The ECHR has communicated a complaint of a student from Nizhny Novgorod who reported tortures and inefficient investigation

News

08 April 2015

The European Court of Human Rights (ECHR) has communicated a complaint submitted by lawyers of INGO «The Committee Against Torture» on behalf of Nikita Danishkin who applied for legal assistance in 2011. European judges posed a number of questions to Russian authorities based on this complaint.  In particular, whether the applicant was subjected to torture in violation of Article 3 of the European Convention, and whether the investigation conducted based on his complaint, was effective. In the nearest future the Russian Federation is going to submit its comments on the case to the Strasbourg court.

(moldnews.md)

On 1 February 2011 Nikita Danishkin applied to Nizhny Novgorod office of interregional nongovernmental organization «The Committee Against Torture» for legal assistance. In his application Nikita claimed that on 25 December 2010 he was detained in his rented flat by officers of the Anti-Extremism Centre (AEC) who took him to AEC headquarters. There these officers beat and tortured his him (they made Nikita sit with crossed legs, tied his legs up with the towing-cable and flung him on the floor) in order to make him confess of preparation of a terrorist attack and dissemination of information smearing the honor and dignity of AEC staff. Nikita emphasized that the head of AEC took part in his tortures.   

According to the applicant, the police officers failed to beat the confession out of him, and they took Danishkin to the remand prison under Police Department no.1 in Nizhny Novgorod. When the remand prison duty officer saw Nikita’s numerous injuries he sent him to hospital for an examination.
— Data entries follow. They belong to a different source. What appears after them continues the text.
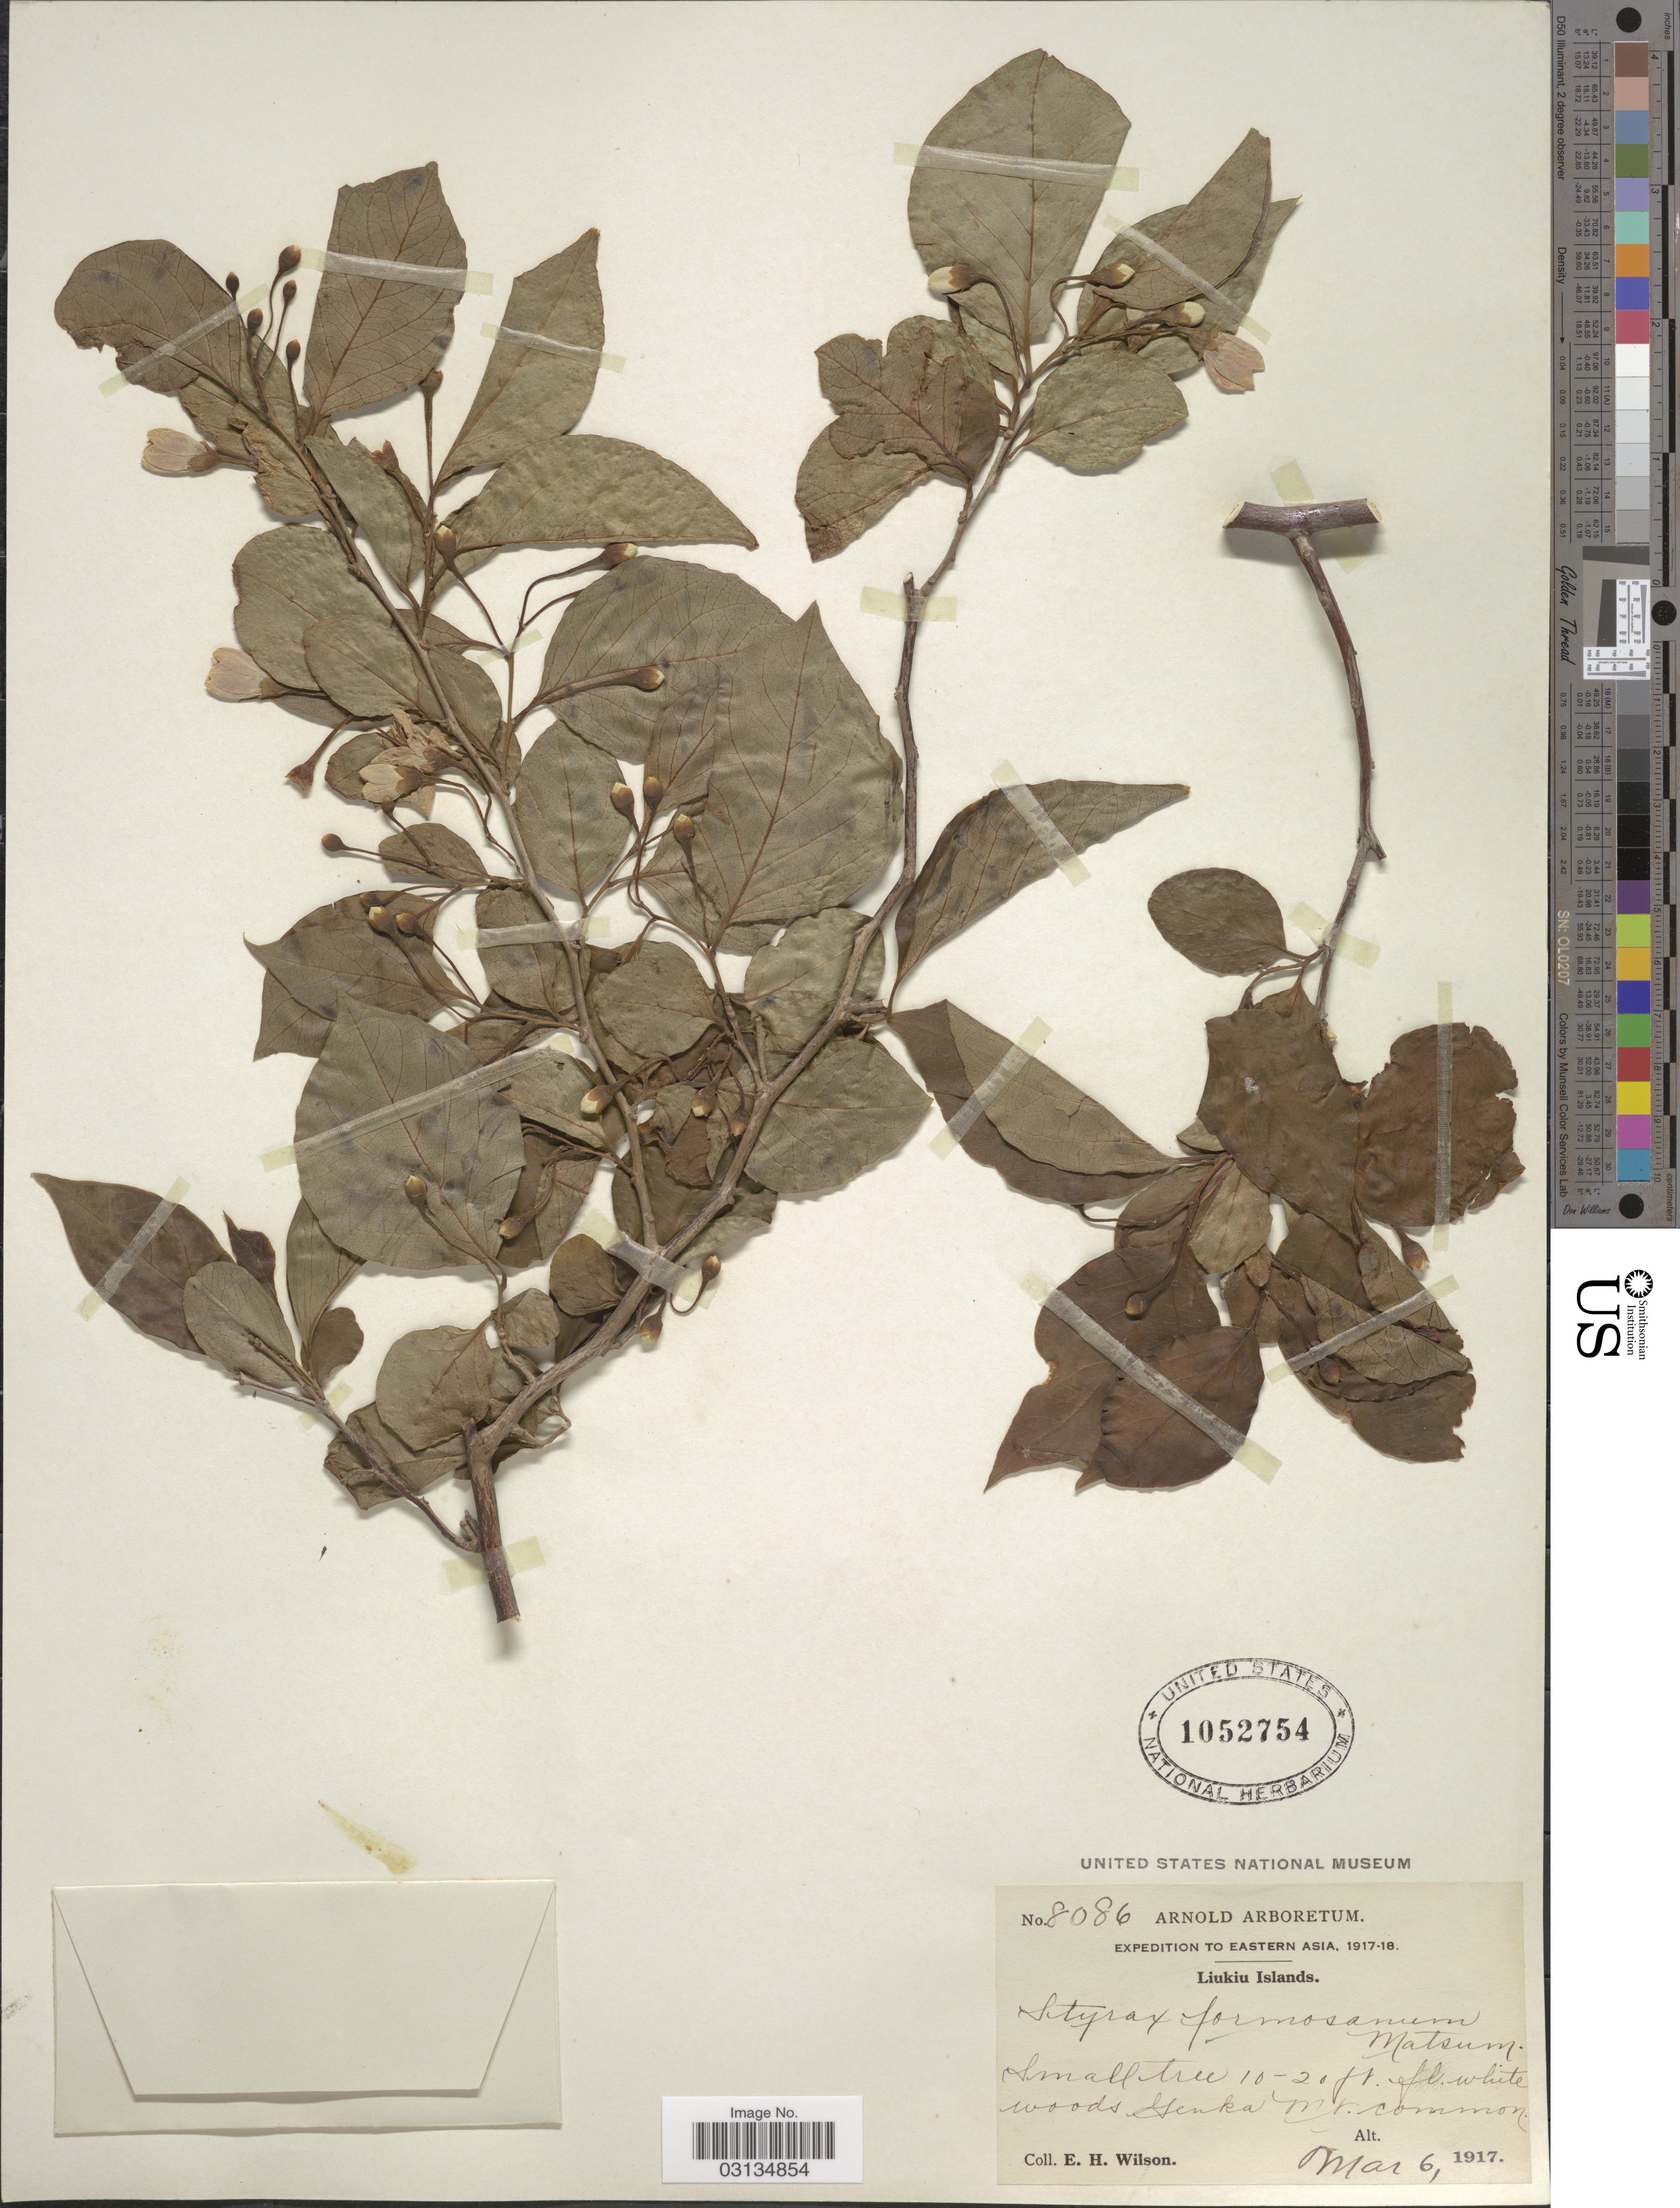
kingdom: Plantae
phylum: Tracheophyta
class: Magnoliopsida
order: Ericales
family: Styracaceae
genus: Styrax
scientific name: Styrax formosanus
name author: Matsum.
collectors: E. Wilson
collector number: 8086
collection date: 1917-03-06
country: Japan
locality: Eastern Asia. Liukiu Islands. Genka Mt.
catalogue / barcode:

On 27 December 2010 Danishkin was admitted to remand prison, where he had the following injuries documented: a red-brown bruise on the right side of the abdominal area, a yellowish-green bruise in the underarm region on the left, multiple purple bruises on the face and neck.

Danishkin complained about ill-treatment to the Investigative Committee. 

However, no criminal case was opened, and a pre-trial investigation in the course of which investigator Novikov five times unlawfully issued dismissals to initiate criminal case and which lasted over 1.5 years, ended in the Nizhny Novgorod Regional Court on 5 August 2013. The court in the end declared the sixth dismissal to be lawful.  

«Investigator’s arguments in issuing these dismissals looked more like an excuse rather than a real attempt to establish the truth, – thinks Albert Kuznetsov, a lawyer working with the Committee Against Torture. – Indeed, the applicant’s injuries  have not been properly registered and Danishkin’s version of events was rejected pointblank, since a criminal case was opened against him, and the investigator, apparently, a priori perceived his applicant as a criminal who cannot be trusted».

Having exhausted all domestic remedies to restore the applicant’s rights on the national level on 5 February 2014 the lawyers working with the Committee Against Torture lodged a complaint with the European Court of Human Rights. It was communicated on 7 April this year.